# Background Checks for Riders



## Defensive Driver (Aug 27, 2019)

Riders need to get their Background Checks and mandatory Pictures on their Profile for Drivers to see. Too many idiotic Riders and fraudulent claims from them about picking up wrong person. I don't understand how full time drivers put up with Uber BS. You do good things for them and they repeatedly crap in your mouth. 

I picked up a lady who was on her very first Uber ride. She said she didn't fully know how the app worked. So I explained her a few things about it. Then she checked my profile out. I have high ratings, diamond driver status and I was a SAFE driver. She put a emphasis on SAFE. So I told her how it would be nice for the Drivers to pick up only Safe Riders and background checks on Riders. She sounded offended and stopped talking to me. I gave her a 1 Star.
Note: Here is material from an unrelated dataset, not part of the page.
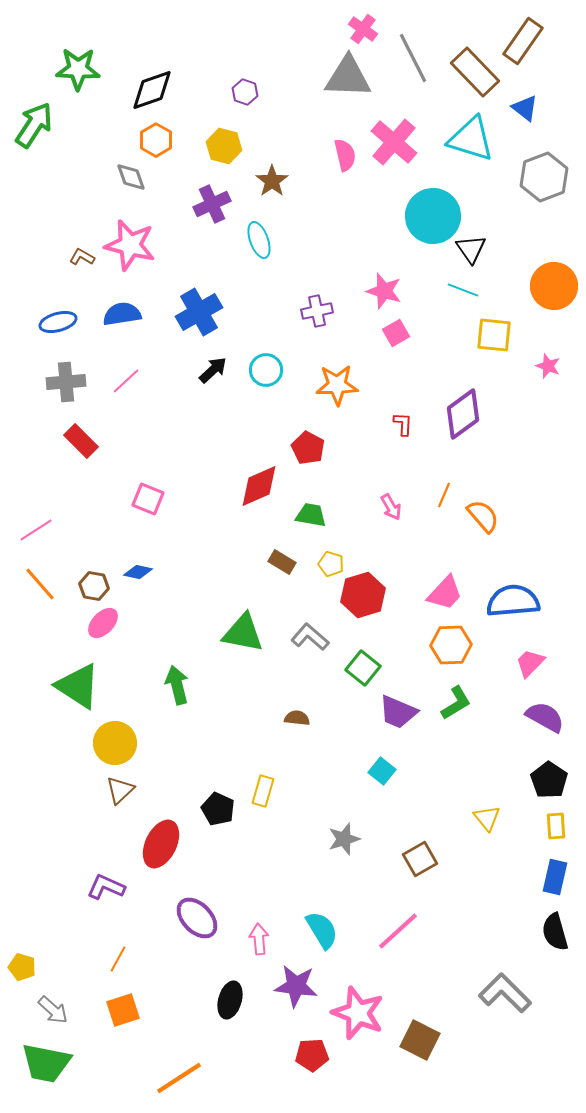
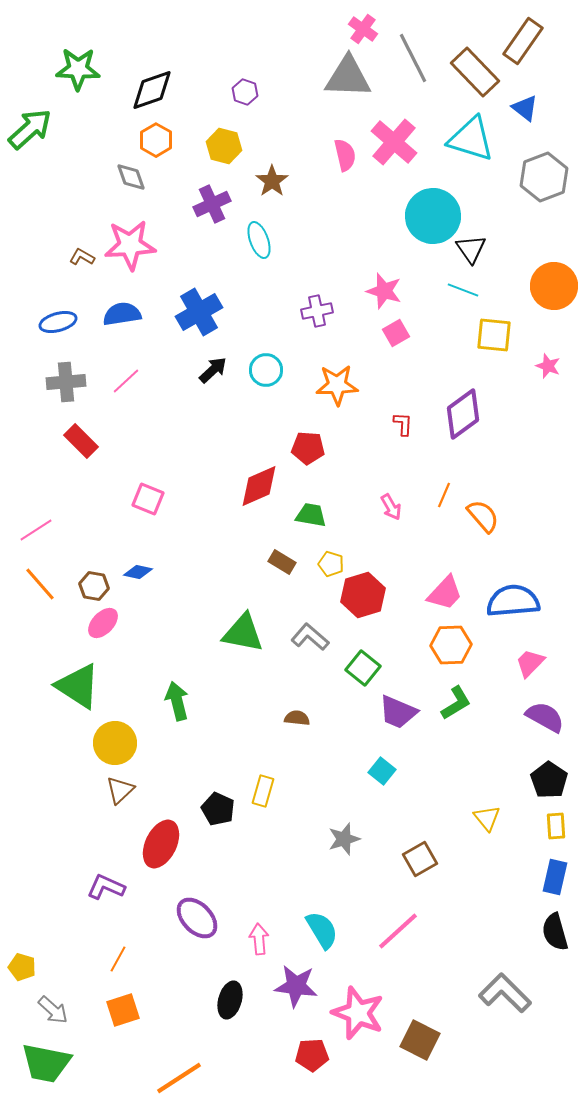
green arrow at (34, 125): moved 4 px left, 4 px down; rotated 15 degrees clockwise
pink star at (130, 245): rotated 18 degrees counterclockwise
red pentagon at (308, 448): rotated 24 degrees counterclockwise
green arrow at (177, 685): moved 16 px down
Welcome to Uber. 

I also had a couple talking to me about sexual assaults on Uber. I told them I have more chances of getting Sexually Assaulted by Riders. This is statistically correct. They sounded confused. I asked them how many Uber rides they do a week. They told me about 5. I told them I do 60-80 rides a week. So yes. I have more chance of getting Sexually Assaulted by a rider. Numbers don't lie. 

Never do a Pickup on a lone female. Always have you camera on. Follow the State Laws on Self Protection and never pick up a Nickname Saggy pants loser!


----------



## 1.5xorbust (Nov 22, 2017)

That poor woman has a rating of 1.0 now. She’ll never be able to get another ride.


----------



## Defensive Driver (Aug 27, 2019)

1.5xorbust said:


> That poor woman has a rating of 1.0 now. She'll never be able to get another ride.


I have picked up loser Riders with very low ratings before. She'll be fine. Can you be a loser driver with low ratings from your cute little stars?


----------



## The queen 👸 (Jan 2, 2020)

I asked the same question to dara on his twitter page on every tweet he post. He blocked me 2 weeks ago. 😂.


----------



## wallae (Jun 11, 2018)

The queen &#128120; said:


> I asked the same question to dara on his twitter page on every tweet he post. He blocked me 2 weeks ago. &#128514;.


He gets 45 million off our backs

Again, I refuse to drive at base rate.


----------



## Trafficat (Dec 19, 2016)

We don't want background checks on riders. The criminal underworld is a significant portion of the customer base. Revenues would go way down.


----------



## Wildgoose (Feb 11, 2019)

Why? Riders supposed to wait minimum 7 days to get a ride? Who wants to give up their SSN for the service they have to pay?
Will you?


----------